Templates and Exception Handling: Function/Class Templates, try-throw-catch and Common Exceptions

Templates: meaning and why needed

A template allows us to write a function/class once and use it for different data types.

Why needed:

• avoids writing duplicate code for int, float, double, etc.
• supports generic programming
• improves reusability and maintainability

Example idea: max(a,b) should work for int, float, double.

Function templates: concept and basic syntax

A function template is a generic function definition.

Basic syntax:

• template <class T> or template <typename T>
• T func(T a, T b) { ... }

When called with a specific type, compiler creates the real function.

Template type parameter and template instantiation

• T is a type parameter (placeholder).
• When you call template with int, compiler instantiates a version for int.

Important point: template code is generated at compile time.

Overloading templates (intro)

Templates can be overloaded like normal functions. If a non-template function matches better, compiler may prefer it.

For Sem 1, keep idea simple: “Templates can be overloaded and compiler chooses best match.”

Class templates: concept and basic syntax

A class template is a generic class.

Example idea:

• template<class T> class Box { T data; ... }

When used as Box<int>, it becomes a class storing int.

Why templates are useful (generic programming)

Templates:

• reduce code duplication
• allow type-safe generic code (better than macros)
• help build reusable data structures (stack, queue, list)

Exception handling: meaning

An exception is an abnormal situation that occurs during program execution (e.g., divide by zero, file open failure).

Exception handling is a mechanism to handle such errors gracefully without crashing the program.

This improves reliability and separates normal logic from error-handling logic.

Keywords: try, throw, catch

• try: block where exception may occur.
• throw: used to signal an exception.
• catch: handles the thrown exception.

Flow:

• if exception occurs in try, control jumps to matching catch.

Multiple catch blocks and catch-all

We can write multiple catch blocks for different exception types.

Catch-all:

• catch(...) catches any type of exception.

Order matters:

• catch more specific exceptions first.

Stack unwinding (simple idea)

When an exception is thrown, C++ searches for a matching catch.

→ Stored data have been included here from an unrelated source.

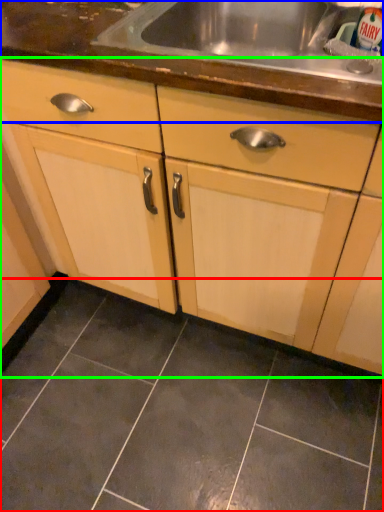
Question: Based on their relative distances, which object is nearer to ceramic tile (highlighted by a red box)? Choose from countertop (highlighted by a blue box) and cabinetry (highlighted by a green box).

Choices:
 (A) countertop
 (B) cabinetry

Answer: (B)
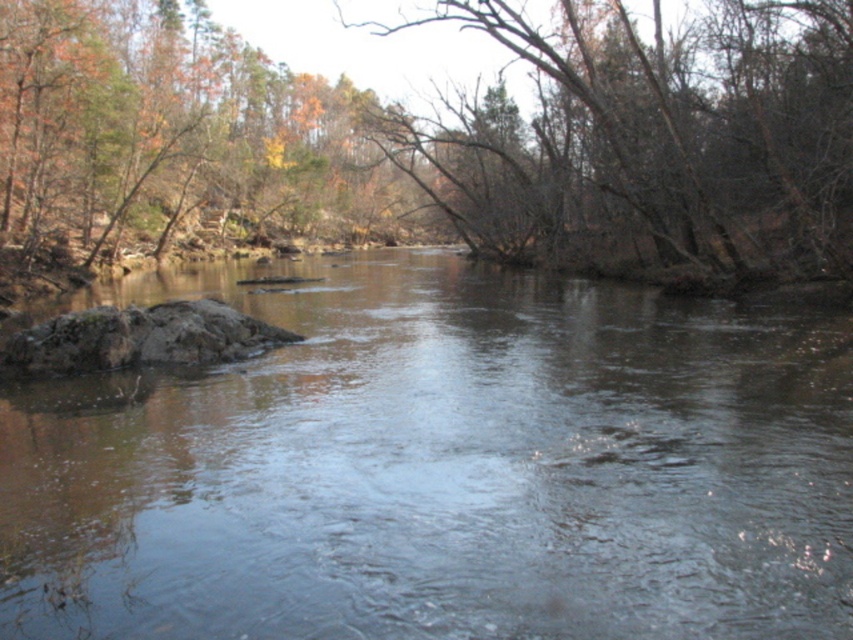
You are standing at the center of the river and want to reach the brown smooth rock at left. Which direction should you move in to get there?

The brown smooth rock at left is located at point [440,467], so you should move to the left to reach it.

You are standing at the center of the river in the image. Looking towards the upper right corner, can you tell me the exact 2D coordinates of the brown bark tree at upper right?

If it moves out of functions, destructors for local objects are called automatically.

This process is called stack unwinding.

Common exceptions (practical examples)

Common situations:

• divide by zero
• invalid input
• array index out of range (logical handling)
• memory allocation failure (bad_alloc in advanced cases)

In Sem 1, focus on understanding try/throw/catch and writing a small flow.

Best practices in exception handling

• throw meaningful types/values (not random numbers)
• keep try blocks small
• catch specific exceptions before catch-all
• do not ignore exceptions silently
• use cleanup (or RAII concepts later)

Common mistakes

• writing catch(...) before specific catch blocks.
• throwing exceptions but not catching them.
• using exception handling as normal control flow (bad practice).

Mini tables/flowcharts for exam answers

Templates quick table

Exception handling flow

Normal code → try block
     ↓ exception occurs
throw exception → search matching catch → handle → continue/exit

Multiple catch order

catch(specific) → catch(less specific) → catch(...)

Quick Recap (1-minute revision)

• Templates help write generic code (function/class templates).
• Compiler instantiates template for specific types.
• Exception handling uses try-throw-catch.
• Multiple catch blocks: specific first, catch-all last.
• Stack unwinding calls destructors during exception propagation.